Input for this task:
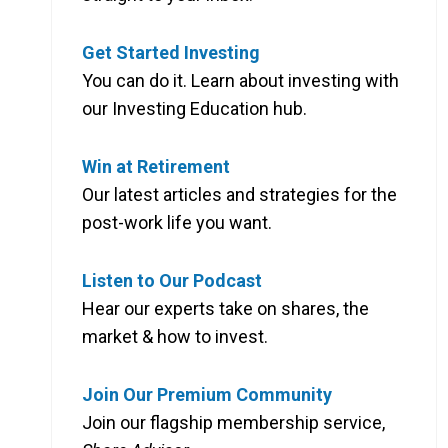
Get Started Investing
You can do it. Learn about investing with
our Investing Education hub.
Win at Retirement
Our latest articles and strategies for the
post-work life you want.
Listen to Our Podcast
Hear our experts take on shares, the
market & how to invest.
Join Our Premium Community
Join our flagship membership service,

...

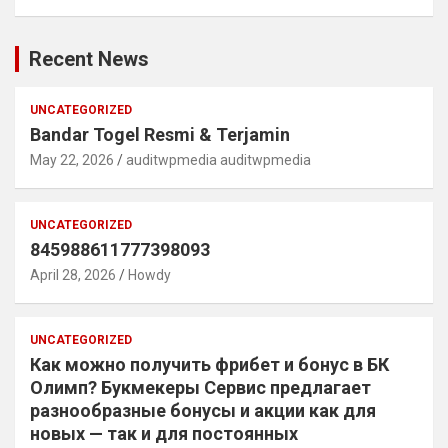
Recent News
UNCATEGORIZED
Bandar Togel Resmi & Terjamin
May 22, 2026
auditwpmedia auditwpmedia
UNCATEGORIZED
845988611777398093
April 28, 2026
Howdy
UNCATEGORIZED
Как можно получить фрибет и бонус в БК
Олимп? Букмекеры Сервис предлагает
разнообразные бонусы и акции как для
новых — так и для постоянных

...

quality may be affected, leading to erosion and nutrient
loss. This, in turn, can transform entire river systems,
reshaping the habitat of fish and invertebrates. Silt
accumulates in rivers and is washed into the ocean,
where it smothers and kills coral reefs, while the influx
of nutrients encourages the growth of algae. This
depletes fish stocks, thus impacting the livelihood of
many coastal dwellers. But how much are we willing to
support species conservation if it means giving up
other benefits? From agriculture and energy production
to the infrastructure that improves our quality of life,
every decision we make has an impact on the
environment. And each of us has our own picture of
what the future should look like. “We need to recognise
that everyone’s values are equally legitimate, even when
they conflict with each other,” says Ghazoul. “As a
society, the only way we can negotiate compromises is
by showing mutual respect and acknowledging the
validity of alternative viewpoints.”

Activity:
Reproduce verbatim only the segment of the listing bounded by the line containing "where it smothers" and the line containing "validity of alternative", with both boundary lines included.

Exercise result:
where it smothers and kills coral reefs, while the influx
of nutrients encourages the growth of algae. This
depletes fish stocks, thus impacting the livelihood of
many coastal dwellers. But how much are we willing to
support species conservation if it means giving up
other benefits? From agriculture and energy production
to the infrastructure that improves our quality of life,
every decision we make has an impact on the
environment. And each of us has our own picture of
what the future should look like. “We need to recognise
that everyone’s values are equally legitimate, even when
they conflict with each other,” says Ghazoul. “As a
society, the only way we can negotiate compromises is
by showing mutual respect and acknowledging the
validity of alternative viewpoints.”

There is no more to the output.